Essas questões terão de ser tratadas de forma directa, para que um debate pragmático sobre o futuro da gestão baseada nos direitos de pesca no âmbito da PCP se possa desenrolar de forma construtiva. A Comissão tem a intenção de contribuir para esse debate, no limite dos seus recursos, através de uma panóplia de estudos específicos e pareceres. A Comissão está a planear resumir o debate e avaliar a necessidade de novas medidas no prazo de 12 meses a contar da adopção da presente comunicação.

A Comissão apresentará em seguida o seu relatório ao Conselho e ao Parlamento Europeu e, se for caso disso, propostas ou recomendações para o respectivo seguimento.

Conclusão

A Comissão considera importante começar a reflectir na questão dos instrumentos de gestão baseados nos direitos de pesca.

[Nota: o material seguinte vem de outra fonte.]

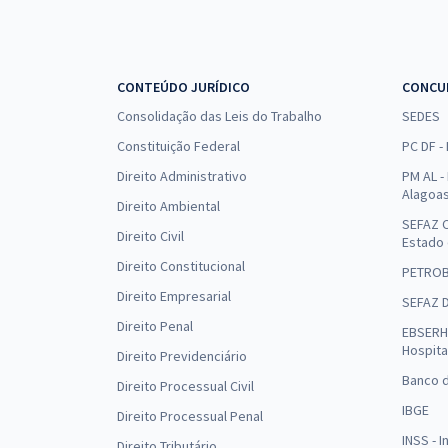
CONTEÚDO JURÍDICO
CONCU
Consolidação das Leis do Trabalho
SEDES
Constituição Federal
PC DF -
Direito Administrativo
PM AL - 
Alagoa
Direito Ambiental
SEFAZ C
Direito Civil
Estado
Direito Constitucional
PETRO
Direito Empresarial
SEFAZ 
Direito Penal
EBSERH 
Hospita
Direito Previdenciário
Banco d
Direito Processual Civil
IBGE
Direito Processual Penal
INSS - 
Direito Tributário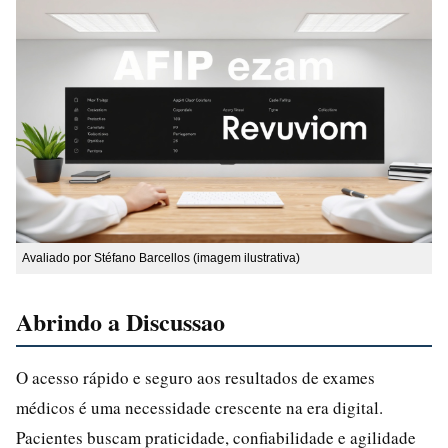
Avaliado por Stéfano Barcellos (imagem ilustrativa)
Abrindo a Discussao
O acesso rápido e seguro aos resultados de exames
médicos é uma necessidade crescente na era digital.
Pacientes buscam praticidade, confiabilidade e agilidade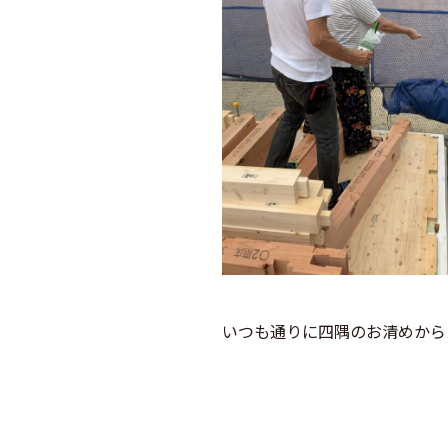
いつも通りに四隅のお清めから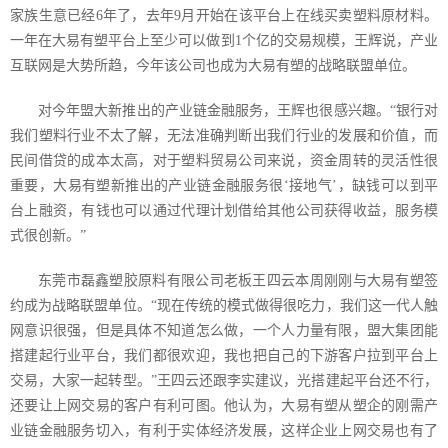
家族生意已经
6
年了，去年
9
月开始在该平台上在线买卖塑料原材料。
一年在大易有塑平台上至少可以做到
1
个亿的交易规模，王辉说，产业
互联网是大势所趋，今年该公司也成为大易有塑的战略联盟单位。
对今年盟大新推出的产业链金融服务，王辉也很感兴趣。“银行对
我们塑料行业不太了解，无法准确判断出我们行业的发展和价值，而
民间借贷的成本太高，对于塑料贸易公司来说，资金周转的灵活性很
重要，大易有塑新推出的产业链金融服务很‘接地气’，缺钱可以到平
台上融资，有钱也可以通过代理计划借给其他公司获得收益，服务模
式很创新。”
东莞市磊鑫塑胶原料有限公司老板王四云本周刚刚与大易有塑签
约成为战略联盟单位。“现在传统的模式做得很吃力，我们这一代人触
网意识很强，但是具体不知道怎么做，一个人力量有限，盟大集团能
搭建起行业平台，我们都很欢迎，我也把自己的下游客户拉到平台上
交易，大家一起转型。”王四云还跟李实建议，光搭建起平台还不行，
还要让上网交易的客户有利可图。他认为，大易有塑从塑企的刚需产
业链金融服务切入，有利于实体经济发展，这样企业上网交易也有了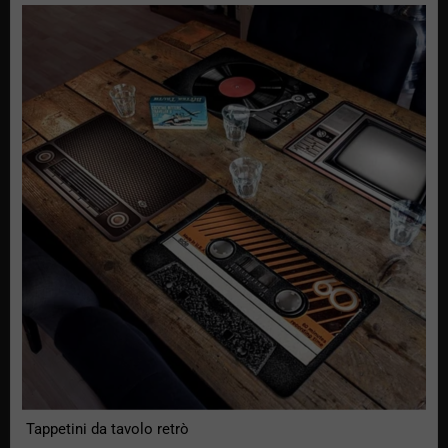
Tappetini da tavolo retrò
Tappetini da tavolo retrò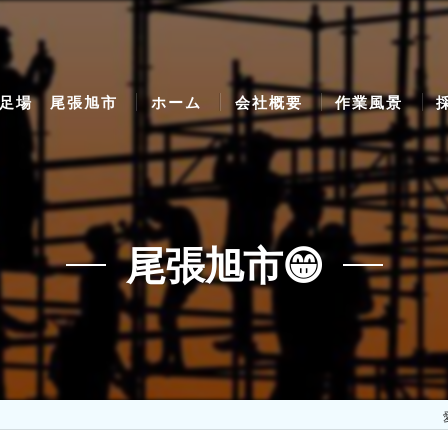
足場 尾張旭市
ホーム
会社概要
作業風景
尾張旭市😁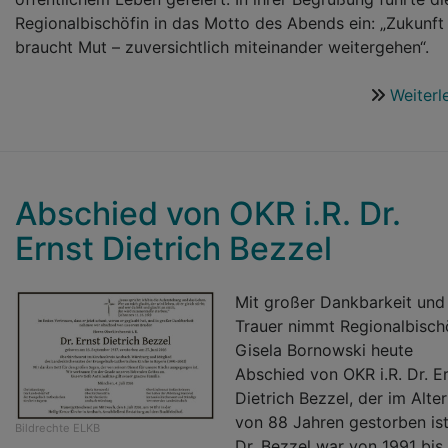
Regionalbischöfin in das Motto des Abends ein: „Zukunft
braucht Mut – zuversichtlich miteinander weitergehen“.
Weiterl
Abschied von OKR i.R. Dr.
Ernst Dietrich Bezzel
Mit großer Dankbarkeit und
Trauer nimmt Regionalbisch
Gisela Bornowski heute
Abschied von OKR i.R. Dr. E
Dietrich Bezzel, der im Alter
von 88 Jahren gestorben ist
Bildrechte
ELKB
Dr. Bezzel war von 1991 bis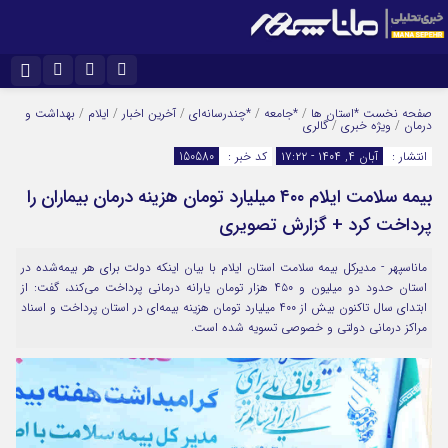
نام کاربری یا نشانی ایمیل
اینستاگرام
تلگرام
صفحه نخست
*استان ها
/
*جامعه
/
*چندرسانه‌ای
/
آخرین اخبار
/
ایلام
/
بهداشت و
درمان
/
ویژه خبری
/
گالری
سروش
ایتا
انتشار :
آبان ۴, ۱۴۰۴ - ۱۷:۲۲
کد خبر :
150580
رمز عبور
آپارات
بیمه سلامت ایلام ۴۰۰ میلیارد تومان هزینه درمان بیماران را
پرداخت کرد + گزارش تصویری
مرا به خاطر بسپار
ماناسپهر - مدیرکل بیمه سلامت استان ایلام با بیان اینکه دولت برای هر بیمه‌شده در
استان حدود دو میلیون و ۴۵۰ هزار تومان یارانه درمانی پرداخت می‌کند، گفت: از
ابتدای سال تاکنون بیش از ۴۰۰ میلیارد تومان هزینه بیمه‌ای در استان پرداخت و اسناد
مراکز درمانی دولتی و خصوصی تسویه شده است.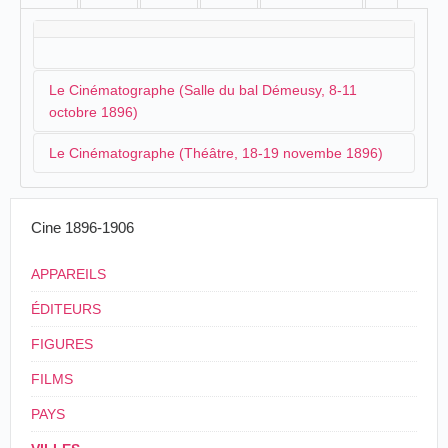
Le Cinématographe (Salle du bal Démeusy, 8-11
octobre 1896)
Le Cinématographe (Théâtre, 18-19 novembe 1896)
Le cinématographe.-Nous apprenons que le
Cinématographe, ce grand succès du jour, va
Un cinématographe s'installe au théâtre en novembre:
s'installer à Belfort, dans la salle de bal de M.
Cine 1896-1906
Démeusy, faubourg des Vosges.
Tout le monde voudra voir ce merveilleux
Le cinématographe à Belfort.- On nous
APPAREILS
spectacle qui a fait courir tout Paris et qui donne
annonce, pour les 18 et 19 novembre, au théâtre,
l'illusion absolue de la réalité. Nous engageons
des représentations de cinématographie ou
ÉDITEURS
vivement nos lecteurs à aller voir ce spectacle
photographies animées par projections.
curieux, car le cinématographe ne restera à
Les séances, très intéressantes et des plus
FIGURES
Belfort que quelques jours.
curieuses, ont lieu de 8 à 10 heures du soir.
Séance de début:
jeudi 8 octobre
, à 8 h 1/2 du
FILMS
soir.
La Frontière, Belfort, jeudi 19 novembre 1896,
Prix des places: premières, 1 fr.; secondes, 50
PAYS
p. 4.
centimes.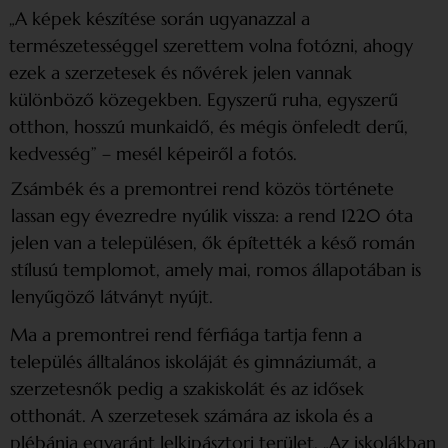
„A képek készítése során ugyanazzal a
természetességgel szerettem volna fotózni, ahogy
ezek a szerzetesek és nővérek jelen vannak
különböző közegekben. Egyszerű ruha, egyszerű
otthon, hosszú munkaidő, és mégis önfeledt derű,
kedvesség” – mesél képeiről a fotós.
Zsámbék és a premontrei rend közös története
lassan egy évezredre nyúlik vissza:
a rend 1220 óta
jelen van a településen, ők építették a késő román
stílusú templomot, amely mai, romos állapotában is
lenyűgöző látványt nyújt.
Ma a premontrei rend férfiága tartja fenn a
település álltalános iskoláját és gimnáziumát, a
szerzetesnők pedig a szakiskolát és az idősek
otthonát. A szerzetesek számára az iskola és a
plébánia egyaránt lelkipásztori terület. „Az iskolákban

Já existem várias experiências nesse domínio em diversos Estados-Membros, pelo que é agora importante melhorar os nossos conhecimentos sobre a forma como os direitos de pesca são criados e existem no contexto comunitário, partilhar e discutir os conhecimentos e as boas práticas nesta área e verificar se serão necessários alguns ajustamentos ou novas iniciativas para melhor servir os objectivos da política comum da pesca. A Comissão espera poder participar num debate pragmático, transparente e frutuoso com a participação de todas as partes e dos Estados-Membros interessados.

[1] COM(2006) 103 final

[2] Comunicação da Comissão relativa à reforma da política comum da pesca (guia),(COM(2002) 181 final).